There’s a lot to like about SCTP. No head of line blocking, MTU issues, sequenced, acknowledged delivery of messages, not to mention Multi-Homing and message bundling.
But if you really want to get the most bang for your buck, you’ll need to tune your SCTP parameters to match the network conditions.
While tuning the parameters per-association would be time consuming, most SCTP stacks allow you to set templates for SCTP parameters, for example you would have a different set of parameters for the SCTP stacks inside your network, compared to SCTP stacks for say a roaming scenario or across microwave links.
IETF kindly provides a table with their recommended starting values for SCTP parameter tuning:
RTO.Initial | 3 seconds |
RTO.Min | 1 second |
RTO.Max | 60 seconds |
Max.Burst | 4 |
RTO.Alpha | 1/8 |
RTO.Beta | 1/4 |
Valid.Cookie.Life | 60 seconds |
Association.Max.Retrans | 10 attempts |
Path.Max.Retrans | 5 attempts (per destination address) |
Max.Init.Retransmits | 8 attempts |
HB.interval | 30 seconds |
HB.Max.Burst | 1 |
But by adjusting the Max Retrans and Retransmission Timeout (RTO) values, we can detect failures on the network more quickly, and reduce the number of packets we’ll loose should we have a failure.
We begin with the engineered round-trip time (RTT) – that is made up of the time it takes to traverse the link, processing time for the remote SCTP stack and time for the response to traverse the link again. For the examples below we’ll take an imaginary engineered RTT of 200ms.
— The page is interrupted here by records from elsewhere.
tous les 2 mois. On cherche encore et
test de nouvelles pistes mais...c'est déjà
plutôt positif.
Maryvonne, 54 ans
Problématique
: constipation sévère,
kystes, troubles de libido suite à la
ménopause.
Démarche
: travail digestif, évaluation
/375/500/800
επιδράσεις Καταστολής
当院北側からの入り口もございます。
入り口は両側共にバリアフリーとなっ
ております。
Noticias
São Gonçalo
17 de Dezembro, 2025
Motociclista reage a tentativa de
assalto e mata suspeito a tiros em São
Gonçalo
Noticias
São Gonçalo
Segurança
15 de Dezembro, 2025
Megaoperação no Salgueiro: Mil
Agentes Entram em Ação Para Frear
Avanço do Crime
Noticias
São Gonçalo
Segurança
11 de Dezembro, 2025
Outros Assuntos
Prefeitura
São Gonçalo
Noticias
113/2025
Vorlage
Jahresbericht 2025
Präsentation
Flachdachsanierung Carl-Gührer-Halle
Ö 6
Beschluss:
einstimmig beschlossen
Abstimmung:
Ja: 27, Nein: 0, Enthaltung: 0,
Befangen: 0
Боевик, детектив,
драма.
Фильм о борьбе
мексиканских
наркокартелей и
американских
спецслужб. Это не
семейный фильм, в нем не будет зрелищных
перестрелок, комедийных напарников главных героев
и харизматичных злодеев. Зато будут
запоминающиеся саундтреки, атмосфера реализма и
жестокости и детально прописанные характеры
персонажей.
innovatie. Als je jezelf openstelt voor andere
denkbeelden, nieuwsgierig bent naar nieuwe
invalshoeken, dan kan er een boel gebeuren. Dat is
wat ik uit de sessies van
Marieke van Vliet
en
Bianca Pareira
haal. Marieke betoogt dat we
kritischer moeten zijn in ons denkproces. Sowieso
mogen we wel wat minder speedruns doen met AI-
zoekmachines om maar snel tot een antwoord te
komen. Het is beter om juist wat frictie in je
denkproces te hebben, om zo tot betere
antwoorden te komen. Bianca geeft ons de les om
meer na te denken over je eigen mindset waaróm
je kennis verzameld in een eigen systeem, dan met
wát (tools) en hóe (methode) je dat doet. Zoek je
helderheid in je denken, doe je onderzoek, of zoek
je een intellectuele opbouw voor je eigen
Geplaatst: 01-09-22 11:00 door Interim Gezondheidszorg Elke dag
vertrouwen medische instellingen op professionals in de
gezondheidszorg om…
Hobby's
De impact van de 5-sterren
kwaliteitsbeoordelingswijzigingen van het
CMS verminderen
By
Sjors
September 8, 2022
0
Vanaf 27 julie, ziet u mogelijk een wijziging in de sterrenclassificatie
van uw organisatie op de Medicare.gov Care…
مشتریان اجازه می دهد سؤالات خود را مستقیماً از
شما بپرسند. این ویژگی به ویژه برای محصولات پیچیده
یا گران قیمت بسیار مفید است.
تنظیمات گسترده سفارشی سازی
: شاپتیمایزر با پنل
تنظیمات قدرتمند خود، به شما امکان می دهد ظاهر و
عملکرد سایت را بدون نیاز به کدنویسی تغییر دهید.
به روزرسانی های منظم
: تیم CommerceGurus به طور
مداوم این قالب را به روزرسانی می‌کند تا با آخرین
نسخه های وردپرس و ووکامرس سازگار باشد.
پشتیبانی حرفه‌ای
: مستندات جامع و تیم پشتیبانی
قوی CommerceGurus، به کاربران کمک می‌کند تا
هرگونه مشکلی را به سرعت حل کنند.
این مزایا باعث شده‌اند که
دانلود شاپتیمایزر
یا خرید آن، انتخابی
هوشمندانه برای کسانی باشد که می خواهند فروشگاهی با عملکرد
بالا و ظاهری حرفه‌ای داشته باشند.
RTO.min is the minimum retransmission timeout.
If this value is set too low then before the other side has had time to receive the request, process it and send a response, we’ve already retransmitted it.This should be set to the round trip delay plus processing needed to send and acknowledge a packet plus some allowance for variability due to jitter; a value of 1.15 times the Engineered RTT is often chosen
So for us, 200 * 1.15 = 230ms RTO.min value.
RTO.max is the maximum amount of time we should wait before transmitting a request.
Typically three times the Engineered RTT.
So for us, 200 * 3 = 600ms RTO.min value.
Path.Max.Retransmissions is the maximum number of retransmissions to be sent down a path before the path is considered to be failed.
For example if we loose a transmission path on a multi-homed server, how many retransmissions along that path should we send until we consider it to be down?
Values set are dependant on if you’re multi-homing or not (you can be more picky if you are) and the level of acceptable packet loss in your transmission link.
Typical values are 4 Retransmissions (per destination address) for a Single-Homed association, and 2 Retransmissions (per destination address) for a Multi-Homed association.
Association.Max.Retransmissions is the maximum number of retransmissions for an association. If a transmission link in a multi-homed SCTP scenario were to go down, we would pass the Path.Max.Retransmissions value and the SCTP stack would stop sending traffic out that path, and try another, but what if the remote side is down? In that scenario all our paths would fail, so we need another counter – Path.Max.Retransmissions to count the total number of retransmissions to an association / destination. When the Association.Max.Retransmissions is reached the association is considered down.
In practice this value would be the number of paths, multiplied by the Path.Max.Retransmissions.